GEAPRESS – La sua storia ha commosso tutta Italia. Così come apparsa agli onori della cronaca, Tommy sembrava recarsi ogni giorno nella chiesa di San Donaci, in provincia di Brindisi. Lo scorso novembre, proprio in quel luogo, si era svolto il funerale della signora Maria Lochi. Era lei che accudiva Tommy e non solo.

La storia di Tommy (nella foto di Nicola Vitti – Nikonarte) , è anche la storia della signora Maria, del figlio Sebastian e di tanti altri cani.

A San Donaci, Sebastian è legato da ricordi indelebili. Questo nonostante ormai da tempo la sua sede di lavoro è in nord Italia.

Tommy è morto questo pomeriggio alle 15.45. Aveva iniziato a star male l’otto febbraio, ovvero poche ore prima che arrivasse a conclusione la pratica di adozione in favore di Sebastian. Tredici anni di vita, alcune patologie e forse un po’ di stress causato dai riflettori di una storia che prima dello scorso novembre aveva riguardato, in totale tranquillità, solo lui e l’amore con il quale la signora Maria lo accudiva.

Tommy, in effetti, era apparso anche in chiesa e, come conferma a GeaPress lo stesso Sebastian, si era recato pure nei pressi del cimitero. Su di lui, però, si erano caricate tante storie di incerto significato. Il randagio Tommy, prima che venisse accolto dalla signora Maria, aveva a quanto pare un padrone. Una storia niente affatto rara in luoghi, come la Puglia, dove il randagismo sembra aver eletto domicilio. Secondo alcune voci circolate in paese, sembrerebbe che il vecchio padrone solo ora ha fatto denuncia di smarrimento. Poi le pratiche di adozione ed un locale dove sembra sia stato tenuto dopo che su di lui si sono accesi i riflettori. Infine, sabato scorso, il desiderio di Sebastian si avvera. Poco prima, però, Tommy si era sentito male.

Mi ricordo ancora tante passeggiate con mia madre ed i cani nelle campagne di San Donaci – riferisce Sebastian Mapelli a GeaPress – Una volta, raggiunta una masseria vicino casa, abbiamo notato qualcosa pendere nei pressi di una finestra. Era un cane. Era stato impiccato. Non voglio generalizzare.
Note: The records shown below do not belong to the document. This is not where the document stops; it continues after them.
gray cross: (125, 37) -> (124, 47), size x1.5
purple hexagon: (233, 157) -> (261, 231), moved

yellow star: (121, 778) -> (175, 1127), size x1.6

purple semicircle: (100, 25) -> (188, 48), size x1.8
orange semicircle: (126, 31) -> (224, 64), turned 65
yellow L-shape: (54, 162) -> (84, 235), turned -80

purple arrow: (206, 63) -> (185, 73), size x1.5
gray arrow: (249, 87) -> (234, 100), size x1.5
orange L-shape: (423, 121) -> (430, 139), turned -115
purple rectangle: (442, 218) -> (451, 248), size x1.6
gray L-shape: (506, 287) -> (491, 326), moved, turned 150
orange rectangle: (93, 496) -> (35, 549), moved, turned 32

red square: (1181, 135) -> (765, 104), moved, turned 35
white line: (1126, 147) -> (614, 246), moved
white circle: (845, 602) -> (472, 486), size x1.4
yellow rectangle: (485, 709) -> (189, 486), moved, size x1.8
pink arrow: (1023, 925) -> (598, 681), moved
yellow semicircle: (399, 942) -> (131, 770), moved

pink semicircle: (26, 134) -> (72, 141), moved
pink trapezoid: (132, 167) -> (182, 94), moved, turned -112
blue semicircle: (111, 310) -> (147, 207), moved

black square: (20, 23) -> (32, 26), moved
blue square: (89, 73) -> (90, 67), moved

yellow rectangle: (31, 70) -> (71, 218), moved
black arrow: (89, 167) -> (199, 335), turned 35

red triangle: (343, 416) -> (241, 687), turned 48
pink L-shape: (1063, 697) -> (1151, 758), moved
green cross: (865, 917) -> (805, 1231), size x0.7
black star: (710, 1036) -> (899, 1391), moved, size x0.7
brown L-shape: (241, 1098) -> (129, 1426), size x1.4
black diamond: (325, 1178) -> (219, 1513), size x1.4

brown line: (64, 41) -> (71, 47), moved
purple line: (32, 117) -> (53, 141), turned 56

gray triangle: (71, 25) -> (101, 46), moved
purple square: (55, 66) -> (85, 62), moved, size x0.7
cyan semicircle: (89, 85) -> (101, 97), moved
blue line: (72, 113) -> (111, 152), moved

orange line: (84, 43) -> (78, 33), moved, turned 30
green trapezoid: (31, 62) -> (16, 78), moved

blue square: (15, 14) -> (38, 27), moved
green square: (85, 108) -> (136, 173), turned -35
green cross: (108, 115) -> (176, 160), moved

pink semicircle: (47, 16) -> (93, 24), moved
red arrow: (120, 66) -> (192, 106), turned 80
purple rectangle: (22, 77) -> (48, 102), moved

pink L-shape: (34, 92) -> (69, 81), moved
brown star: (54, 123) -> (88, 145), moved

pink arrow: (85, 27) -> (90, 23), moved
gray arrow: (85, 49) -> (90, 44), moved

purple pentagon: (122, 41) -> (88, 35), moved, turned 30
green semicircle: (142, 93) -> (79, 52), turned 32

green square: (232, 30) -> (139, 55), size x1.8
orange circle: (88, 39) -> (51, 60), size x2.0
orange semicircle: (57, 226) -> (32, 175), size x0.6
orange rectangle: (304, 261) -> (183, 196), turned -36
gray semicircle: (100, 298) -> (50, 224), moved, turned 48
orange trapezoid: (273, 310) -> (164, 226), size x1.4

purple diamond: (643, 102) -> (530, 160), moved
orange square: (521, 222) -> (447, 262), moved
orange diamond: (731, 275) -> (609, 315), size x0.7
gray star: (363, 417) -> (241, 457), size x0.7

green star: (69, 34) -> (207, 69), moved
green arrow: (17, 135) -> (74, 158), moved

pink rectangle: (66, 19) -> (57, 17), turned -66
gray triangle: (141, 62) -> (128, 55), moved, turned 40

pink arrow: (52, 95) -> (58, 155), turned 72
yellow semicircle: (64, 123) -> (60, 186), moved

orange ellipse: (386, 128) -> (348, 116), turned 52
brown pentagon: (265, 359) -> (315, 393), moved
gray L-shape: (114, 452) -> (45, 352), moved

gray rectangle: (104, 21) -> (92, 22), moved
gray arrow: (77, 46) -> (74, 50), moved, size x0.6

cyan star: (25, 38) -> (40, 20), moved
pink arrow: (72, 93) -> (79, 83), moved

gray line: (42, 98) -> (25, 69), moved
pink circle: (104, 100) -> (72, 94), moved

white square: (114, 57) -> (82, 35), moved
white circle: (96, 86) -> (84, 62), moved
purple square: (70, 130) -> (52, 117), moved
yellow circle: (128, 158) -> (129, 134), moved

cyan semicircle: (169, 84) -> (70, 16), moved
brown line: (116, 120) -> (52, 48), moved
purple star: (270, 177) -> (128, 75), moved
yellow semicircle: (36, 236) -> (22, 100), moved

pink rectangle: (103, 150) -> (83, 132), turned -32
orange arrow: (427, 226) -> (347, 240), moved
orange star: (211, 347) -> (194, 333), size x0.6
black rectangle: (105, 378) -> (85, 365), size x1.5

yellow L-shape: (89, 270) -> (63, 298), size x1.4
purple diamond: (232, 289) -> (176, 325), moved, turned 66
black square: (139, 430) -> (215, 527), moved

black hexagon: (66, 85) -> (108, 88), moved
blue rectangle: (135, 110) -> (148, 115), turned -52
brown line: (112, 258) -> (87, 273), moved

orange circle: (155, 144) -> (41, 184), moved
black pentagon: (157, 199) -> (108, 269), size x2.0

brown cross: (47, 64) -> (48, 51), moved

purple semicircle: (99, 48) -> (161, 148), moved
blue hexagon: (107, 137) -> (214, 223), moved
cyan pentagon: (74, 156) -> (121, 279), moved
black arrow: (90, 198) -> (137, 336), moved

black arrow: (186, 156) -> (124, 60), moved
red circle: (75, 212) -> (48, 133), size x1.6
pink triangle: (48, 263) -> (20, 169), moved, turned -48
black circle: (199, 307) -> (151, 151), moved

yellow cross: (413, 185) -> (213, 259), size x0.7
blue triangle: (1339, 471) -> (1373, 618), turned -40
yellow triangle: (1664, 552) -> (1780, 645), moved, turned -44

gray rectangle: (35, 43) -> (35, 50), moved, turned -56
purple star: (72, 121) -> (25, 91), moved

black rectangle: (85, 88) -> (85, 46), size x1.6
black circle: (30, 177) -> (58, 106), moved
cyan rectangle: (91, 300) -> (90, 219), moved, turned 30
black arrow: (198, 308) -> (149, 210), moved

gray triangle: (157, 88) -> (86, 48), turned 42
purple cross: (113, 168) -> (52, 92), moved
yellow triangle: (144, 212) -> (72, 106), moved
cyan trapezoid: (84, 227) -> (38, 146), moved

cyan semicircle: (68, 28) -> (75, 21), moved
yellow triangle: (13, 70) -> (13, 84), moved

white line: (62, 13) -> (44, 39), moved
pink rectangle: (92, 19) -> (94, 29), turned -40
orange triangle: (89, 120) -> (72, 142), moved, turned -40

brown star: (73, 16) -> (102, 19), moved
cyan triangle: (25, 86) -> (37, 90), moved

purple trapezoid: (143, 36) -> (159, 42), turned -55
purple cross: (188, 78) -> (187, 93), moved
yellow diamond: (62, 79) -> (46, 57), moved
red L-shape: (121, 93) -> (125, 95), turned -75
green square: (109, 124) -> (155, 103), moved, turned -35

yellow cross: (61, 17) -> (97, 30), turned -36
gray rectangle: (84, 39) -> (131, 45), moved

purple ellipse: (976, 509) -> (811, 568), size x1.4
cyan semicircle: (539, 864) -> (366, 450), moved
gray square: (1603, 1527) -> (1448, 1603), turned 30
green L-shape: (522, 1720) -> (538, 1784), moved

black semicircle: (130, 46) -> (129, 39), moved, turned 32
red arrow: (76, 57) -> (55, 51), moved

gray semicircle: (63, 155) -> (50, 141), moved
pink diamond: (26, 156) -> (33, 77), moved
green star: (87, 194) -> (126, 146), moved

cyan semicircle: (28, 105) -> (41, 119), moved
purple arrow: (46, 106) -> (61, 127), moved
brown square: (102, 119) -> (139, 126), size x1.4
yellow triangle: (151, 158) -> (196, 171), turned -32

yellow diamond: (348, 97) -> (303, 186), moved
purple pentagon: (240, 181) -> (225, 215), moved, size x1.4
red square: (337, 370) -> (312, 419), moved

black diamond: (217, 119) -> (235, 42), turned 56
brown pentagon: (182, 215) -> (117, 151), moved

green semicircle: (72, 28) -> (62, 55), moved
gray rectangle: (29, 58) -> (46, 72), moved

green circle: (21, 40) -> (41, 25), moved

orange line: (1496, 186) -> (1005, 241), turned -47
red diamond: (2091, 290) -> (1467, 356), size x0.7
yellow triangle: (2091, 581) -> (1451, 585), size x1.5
A San Donaci ci sono tante persone che vogliono bene ai loro cani, ma non è un posto diverso da altri in terra di randagismo“.

Di certo, quei cani, la signora Maria li accudiva perchè salvati dalla strada e questa storia, in paese, è nota a molti.

Mia madre – aggiunge Sebastian – ha salvato centinaia di cani“.

Tommy con la sua storia ha commosso l’Italia. Forse, in quella chiesa, si è trovato per caso o forse no. Di certo, quando erano in corso i funerali, lui non c’era. Un momento di distrazione, nei giorni successivi, ne ha forse provocato la fuga ed ha iniziato a vagare. Di lui si è subito interessato Sebastian. Sebbene da lontano, è rimasto costantemente in contatto sia con i volontari che con una signora che si reca ogni giorno nella casa della madre. Tommy, infatti, non era solo. Ci sono altri quattro cani che cercano adozione, ma di loro nessuno parla.

Mia madre – aggiunge Sebastian – non avrebbe mai voluto che i cani finissero per strada. La sua volontà deve essere rispettata, ma la storia di Tommy non torna così come è stata raccontata“. Gli altri quattro cani che furono della signora Maria sono ora in adozione. Sarebbe bello poterne rispettare il desiderio, renderli tutti veramente felici.